France deports Muslims amid crackdown on Islamic extremism

GlobalPost

The French Interior Ministry announced Monday it was deporting five Muslims, including Islamic preachers, in a crackdown after the killing of seven people by an an Al Qaeda-inspired gunman.

More from GlobalPost: Islamist gunman Mohamed Merah buried in cemetery outside Toulouse

CNN cited Interior Minister Claude Gueant as saying the deportations were part of "an acceleration of the deportation procedures of foreign Islamic radicals."

Among those deported was an Islamic militant from Algeria involved in 1994 attacks in Marrakech, Morocco, Gueant reportedly said, and a Malian imam known to have given sermons promoting anti-Semitism and rejection of the West.

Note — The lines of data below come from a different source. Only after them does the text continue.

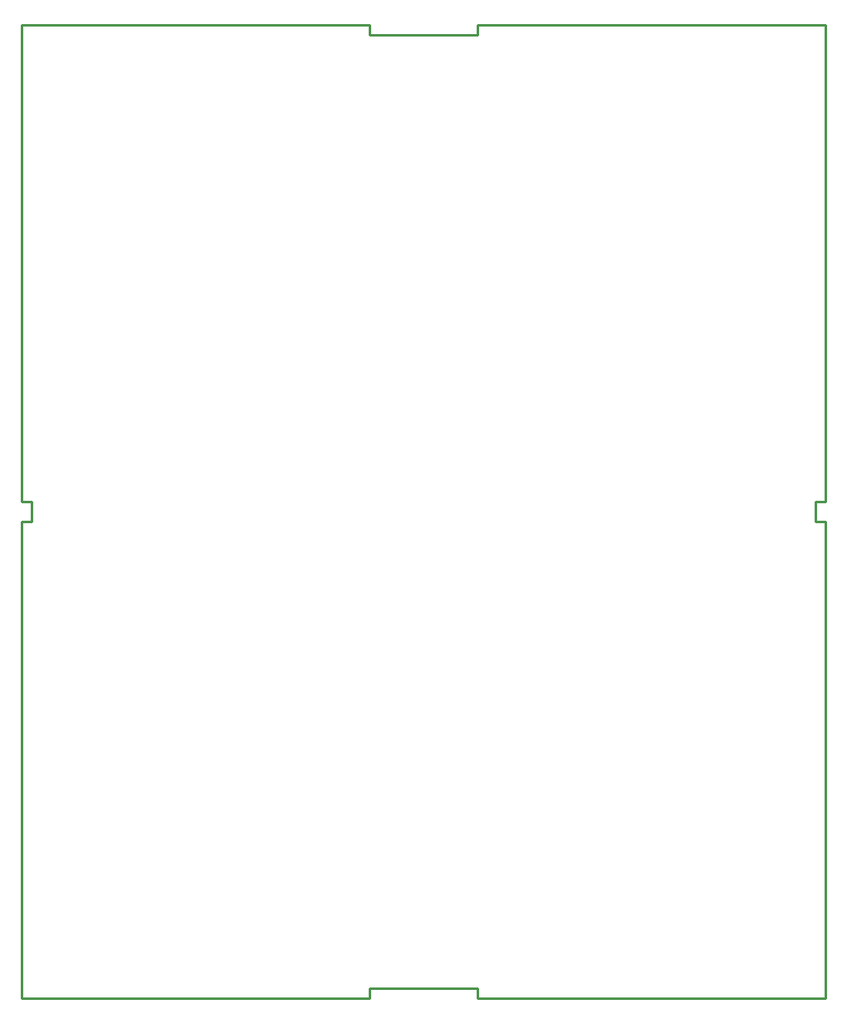
<source format=gko>
G04*
G04 #@! TF.GenerationSoftware,Altium Limited,Altium Designer,18.1.6 (161)*
G04*
G04 Layer_Color=16711935*
%FSLAX25Y25*%
%MOIN*%
G70*
G01*
G75*
%ADD14C,0.01000*%
D14*
X322817Y-0D02*
Y191351D01*
X318898Y191339D02*
X322817Y191351D01*
X318898Y191339D02*
Y199213D01*
X322835D01*
Y390551D01*
X183071D02*
X322835D01*
X183071Y386614D02*
Y390551D01*
X139764Y386614D02*
X183071D01*
X139764D02*
Y390551D01*
X0Y199213D02*
Y390551D01*
Y199213D02*
X3937D01*
Y191339D02*
Y199213D01*
X0Y191339D02*
X3937D01*
X0Y-0D02*
Y191339D01*
Y-0D02*
X139764D01*
Y3937D01*
X183071D01*
Y-0D02*
Y3937D01*
Y-0D02*
X322817D01*
X183071Y390551D02*
X322817D01*
X0D02*
X139764D01*
M02*

</source>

The others were an imam of Saudi nationality, a militant Islamist from Tunisia and an imam from Turkey, the statement said.

Several of them were arrested in raids on March 30 in French cities including in the Toulouse region, where Mohammed Merah went on a 10-day shooting spree, killing three French paratroopers, a rabbi and three Jewish children ages 4, 5 and 7.

French police arrested 17 suspected terrorists, according to news reports, in Lyon, Paris, Nice, Rouen, Le Mans, Nantes, Marseilles and Toulouse.

Among them was Willie Brigitte, a terrorist convicted in 2007 for his role in a plot to destroy a nuclear research facility near Sydney, Australia.

According to Reuters, internal security has turned into a campaign issue ahead of the April 22 election, with President Nicolas Sarkozy's handling of the response to Merah improving his chances against Socialist rival Francois Hollande.

Further, Reuters cited police sources as saying a decision was due Tuesday on whether to place 17 suspected militants, including the leader of banned radical Islamist group Forsane Alizza (Knights of Pride), under formal investigation.

A police source said 12 of the Islamists held from last week's arrests would be put under formal investigation with the rest, including Brigitte — a French Muslim convert — being released.

The head of the French intelligence agency, Bernard Squarcini, told French daily La Provence in an interview published on Saturday that the suspected militants were planning a kidnapping.